Stored entries:

########

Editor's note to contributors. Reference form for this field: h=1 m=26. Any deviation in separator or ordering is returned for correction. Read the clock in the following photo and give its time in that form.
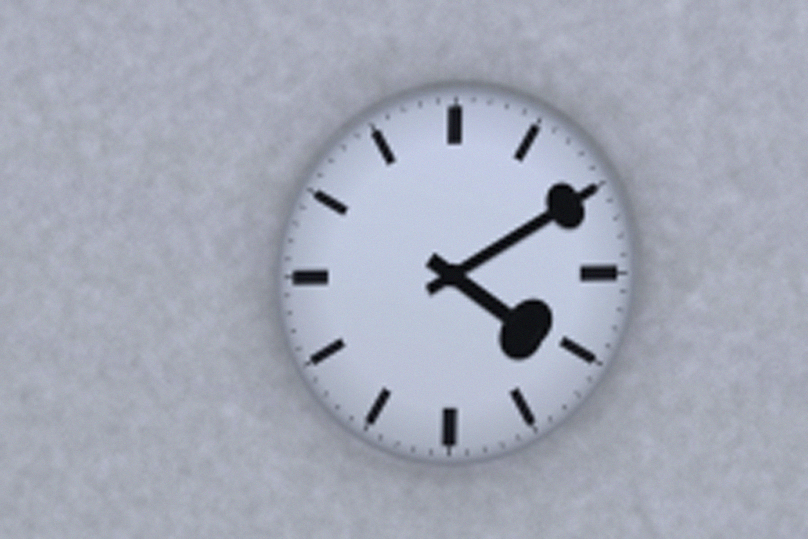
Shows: h=4 m=10
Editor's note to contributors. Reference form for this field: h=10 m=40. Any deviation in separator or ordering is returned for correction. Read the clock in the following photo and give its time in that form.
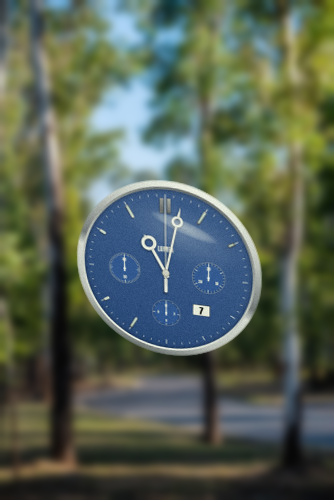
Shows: h=11 m=2
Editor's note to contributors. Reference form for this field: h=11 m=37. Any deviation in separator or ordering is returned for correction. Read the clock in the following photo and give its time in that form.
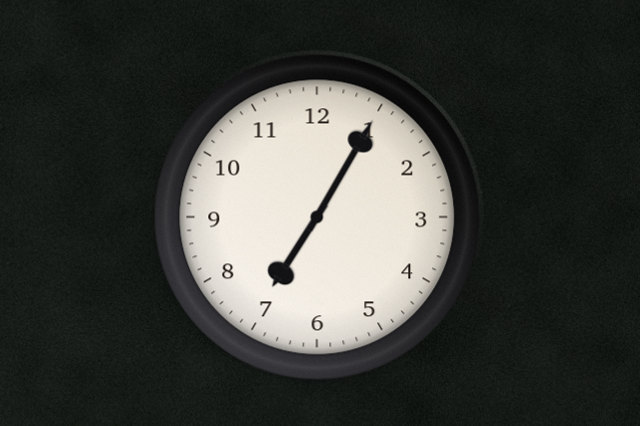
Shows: h=7 m=5
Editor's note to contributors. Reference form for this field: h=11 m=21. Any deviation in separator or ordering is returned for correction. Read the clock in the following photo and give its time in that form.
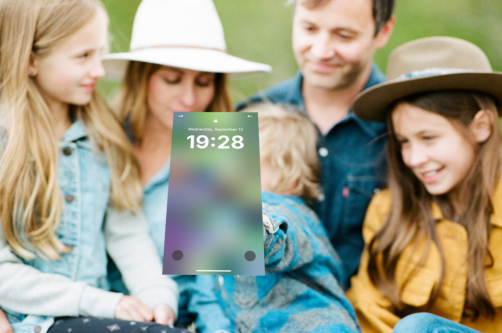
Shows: h=19 m=28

########

Reproduce all of the records above word for word, including each time reading, and leave the pictures out.

Editor's note to contributors. Reference form for this field: h=1 m=26. Any deviation in separator or ordering is returned for correction. Read the clock in the following photo and give its time in that form.
Shows: h=4 m=10
Editor's note to contributors. Reference form for this field: h=10 m=40. Any deviation in separator or ordering is returned for correction. Read the clock in the following photo and give its time in that form.
Shows: h=11 m=2
Editor's note to contributors. Reference form for this field: h=11 m=37. Any deviation in separator or ordering is returned for correction. Read the clock in the following photo and give its time in that form.
Shows: h=7 m=5
Editor's note to contributors. Reference form for this field: h=11 m=21. Any deviation in separator or ordering is returned for correction. Read the clock in the following photo and give its time in that form.
Shows: h=19 m=28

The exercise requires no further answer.